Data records
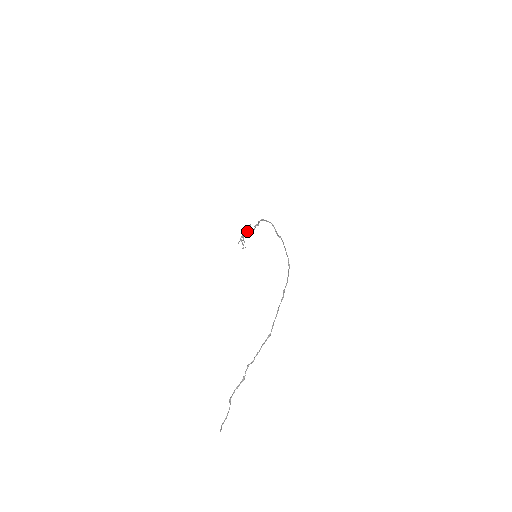
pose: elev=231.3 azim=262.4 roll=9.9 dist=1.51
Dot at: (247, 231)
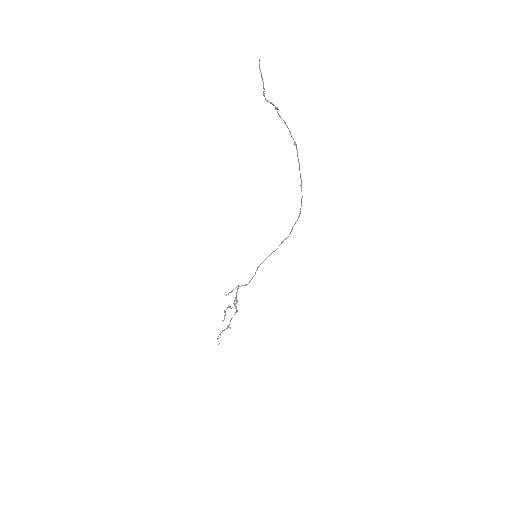
Dot at: (229, 323)
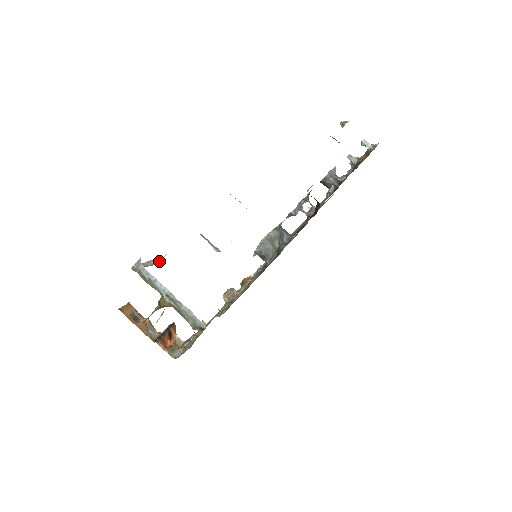
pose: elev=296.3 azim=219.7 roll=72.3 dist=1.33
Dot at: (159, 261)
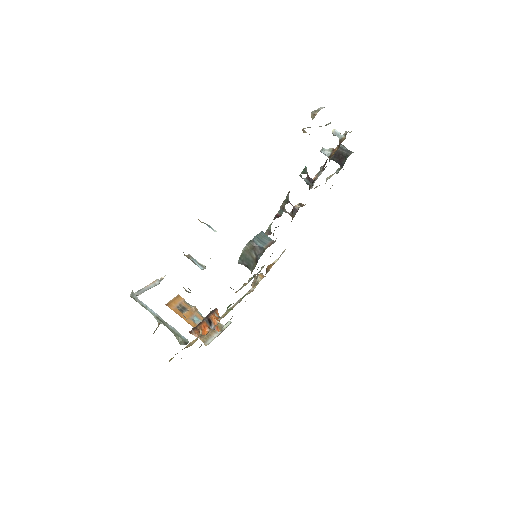
Dot at: (161, 280)
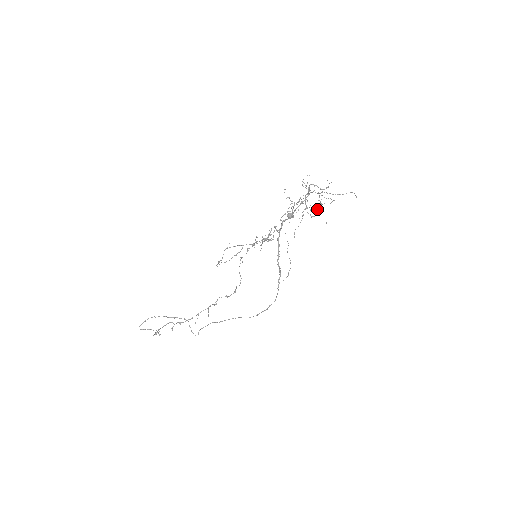
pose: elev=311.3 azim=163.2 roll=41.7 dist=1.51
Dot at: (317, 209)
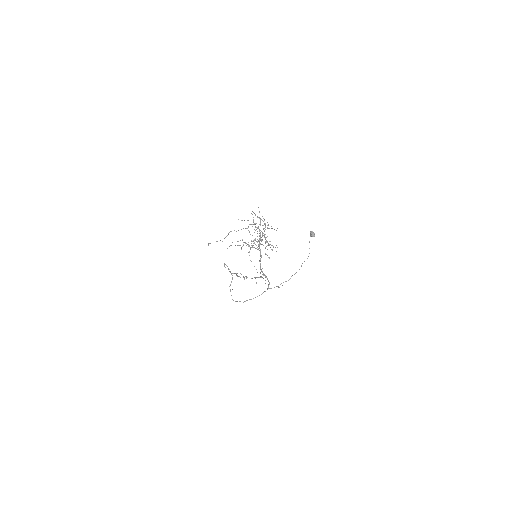
Dot at: occluded
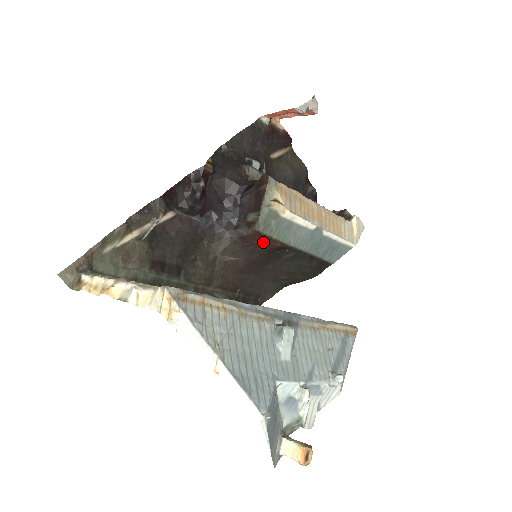
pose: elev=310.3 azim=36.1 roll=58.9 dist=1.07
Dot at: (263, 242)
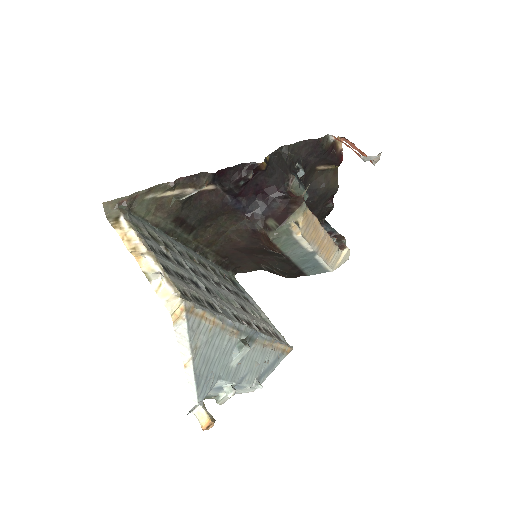
Dot at: (268, 243)
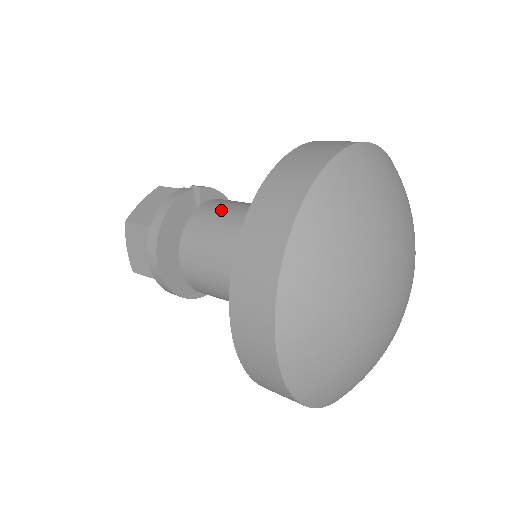
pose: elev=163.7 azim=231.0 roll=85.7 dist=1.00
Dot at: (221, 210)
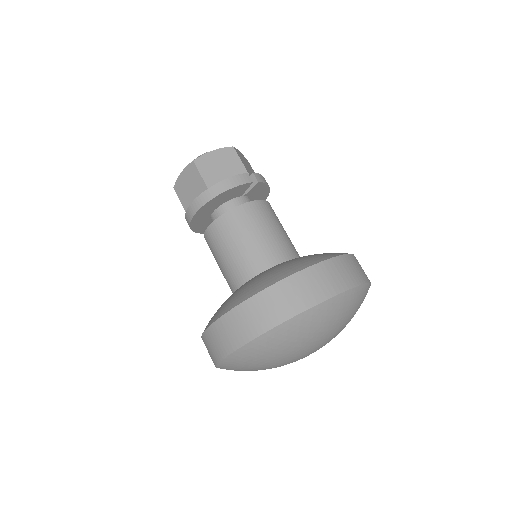
Dot at: (258, 222)
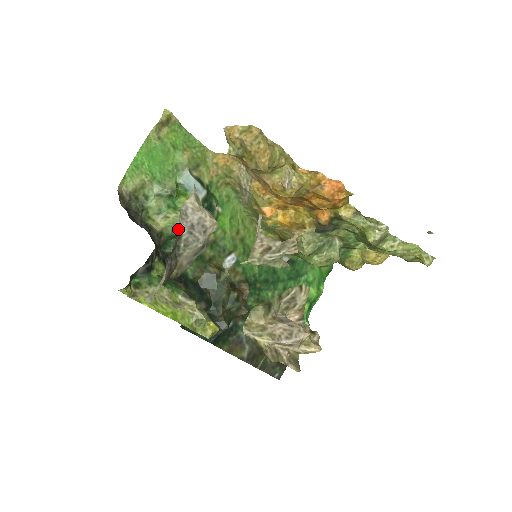
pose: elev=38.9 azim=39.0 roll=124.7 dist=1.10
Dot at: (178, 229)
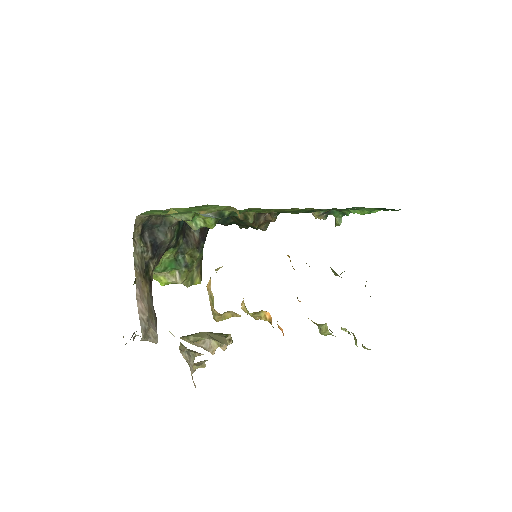
Dot at: occluded
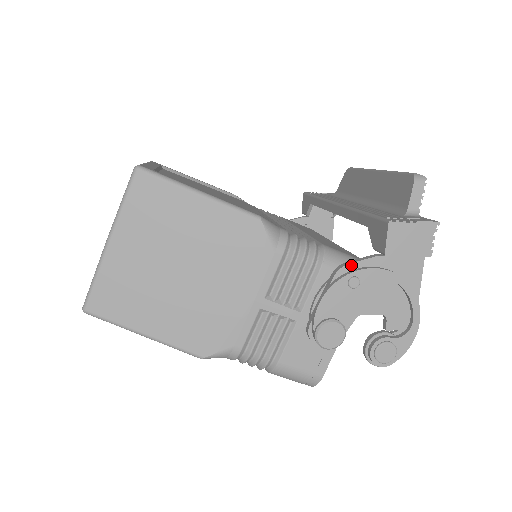
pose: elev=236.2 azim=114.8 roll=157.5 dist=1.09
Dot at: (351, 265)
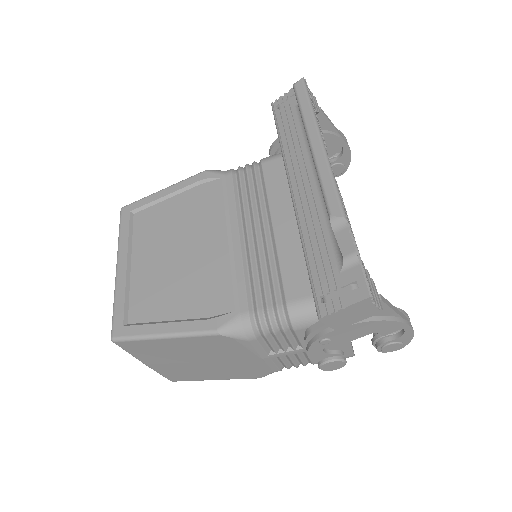
Dot at: (314, 332)
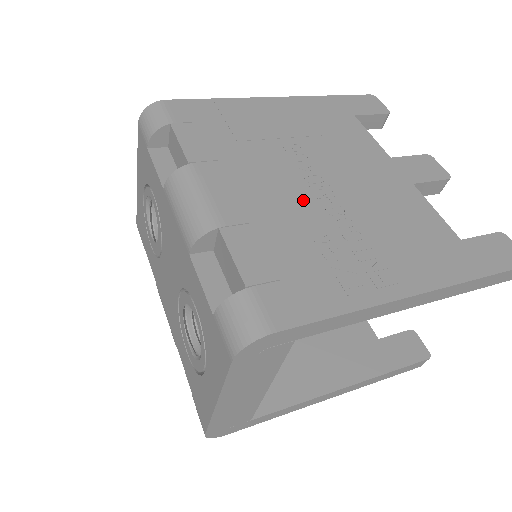
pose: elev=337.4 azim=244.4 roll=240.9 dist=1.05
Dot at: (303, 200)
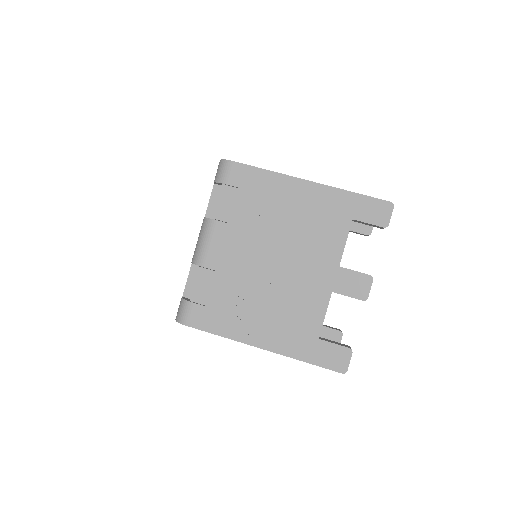
Dot at: (253, 271)
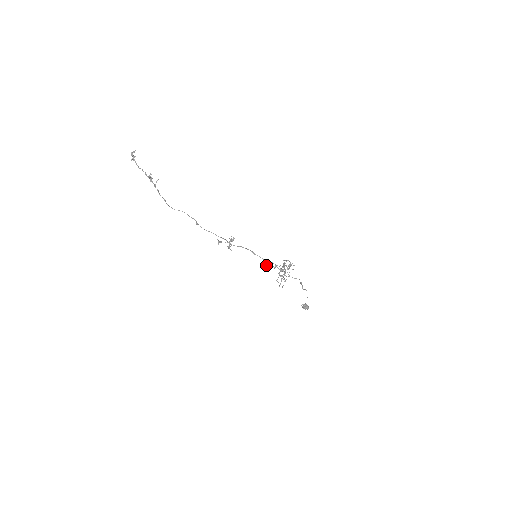
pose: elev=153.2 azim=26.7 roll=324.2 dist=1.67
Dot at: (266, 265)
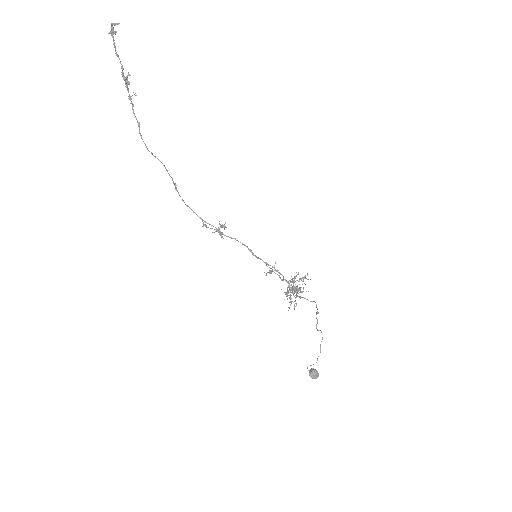
Dot at: (270, 271)
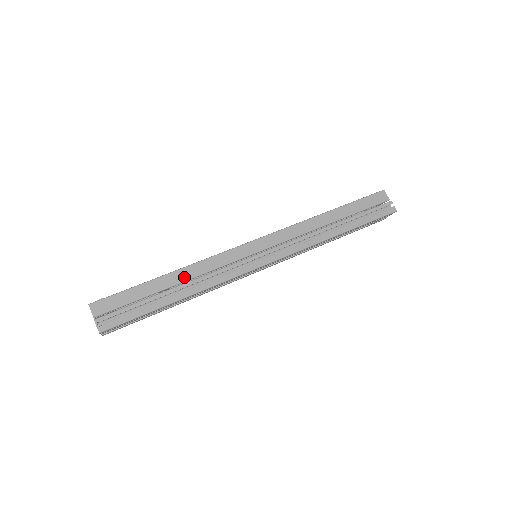
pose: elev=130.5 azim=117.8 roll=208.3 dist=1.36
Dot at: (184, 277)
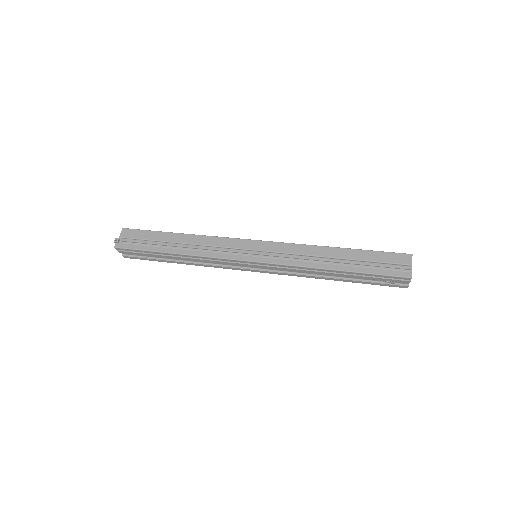
Dot at: (189, 241)
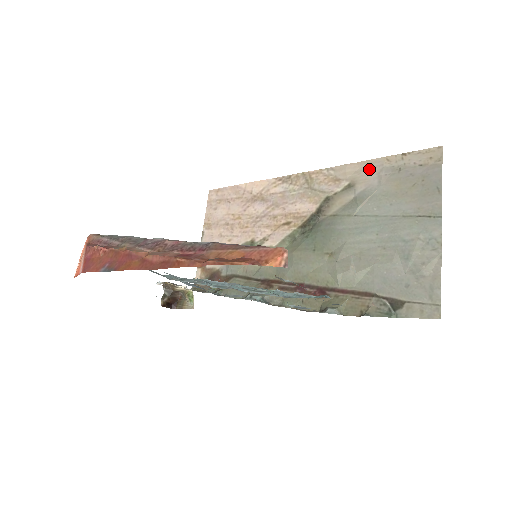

Job
Recast the lines of all the items above as a Markdown table with the columns "No." and "Entry." Number each line in order, skip blank lines, and leave out the pictures.

Response below
| No. | Entry |
|---|---|
| 1 | pose: elev=231.3 azim=262.4 roll=9.9 dist=1.51 |
| 2 | Dot at: (247, 231) |
| 3 | Dot at: (229, 323) |
| 4 | pose: elev=296.3 azim=219.7 roll=72.3 dist=1.33 |
| 5 | Dot at: (159, 261) |
| 6 | Dot at: (161, 280) |
| 7 | pose: elev=311.3 azim=163.2 roll=41.7 dist=1.51 |
| 8 | Dot at: (317, 209) |
| 9 | Dot at: occluded |
| 10 | pose: elev=310.3 azim=36.1 roll=58.9 dist=1.07 |
| 11 | Dot at: (263, 242) |
| 12 | Dot at: (268, 243) |
| 13 | pose: elev=163.7 azim=231.0 roll=85.7 dist=1.00 |
| 14 | Dot at: (221, 210) |
| 15 | Dot at: (258, 222) |
| 16 | pose: elev=38.9 azim=39.0 roll=124.7 dist=1.10 |
| 17 | Dot at: (178, 229) |
| 18 | Dot at: occluded |
| 19 | pose: elev=236.2 azim=114.8 roll=157.5 dist=1.09 |
| 20 | Dot at: (351, 265) |
| 21 | Dot at: (314, 332) |
| 22 | pose: elev=337.4 azim=244.4 roll=240.9 dist=1.05 |
| 23 | Dot at: (303, 200) |
| 24 | Dot at: (253, 271) |
| 25 | pose: elev=153.2 azim=26.7 roll=324.2 dist=1.67 |
| 26 | Dot at: (266, 265) |
| 27 | Dot at: (270, 271) |
| 28 | pose: elev=130.5 azim=117.8 roll=208.3 dist=1.36 |
| 29 | Dot at: (184, 277) |
| 30 | Dot at: (189, 241) |